The reply should repeat all of the data word for word, with no pictures.

━━ Records to process

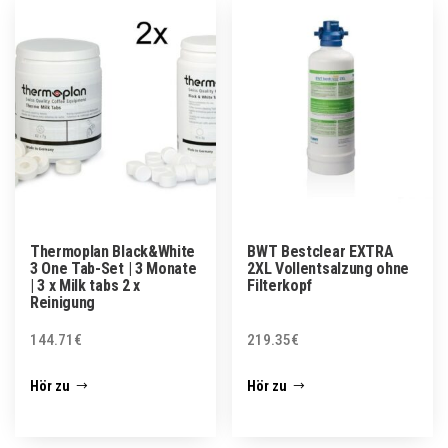
Thermoplan Black&White
BWT Bestclear EXTRA
3 One Tab-Set | 3 Monate
2XL Vollentsalzung ohne
| 3 x Milk tabs 2 x
Filterkopf
Reinigung
144.71
€
219.35
€
Hör zu
Hör zu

━━━━

Response area:
Thermoplan Black&White
BWT Bestclear EXTRA
3 One Tab-Set | 3 Monate
2XL Vollentsalzung ohne
| 3 x Milk tabs 2 x
Filterkopf
Reinigung
144.71
€
219.35
€
Hör zu
Hör zu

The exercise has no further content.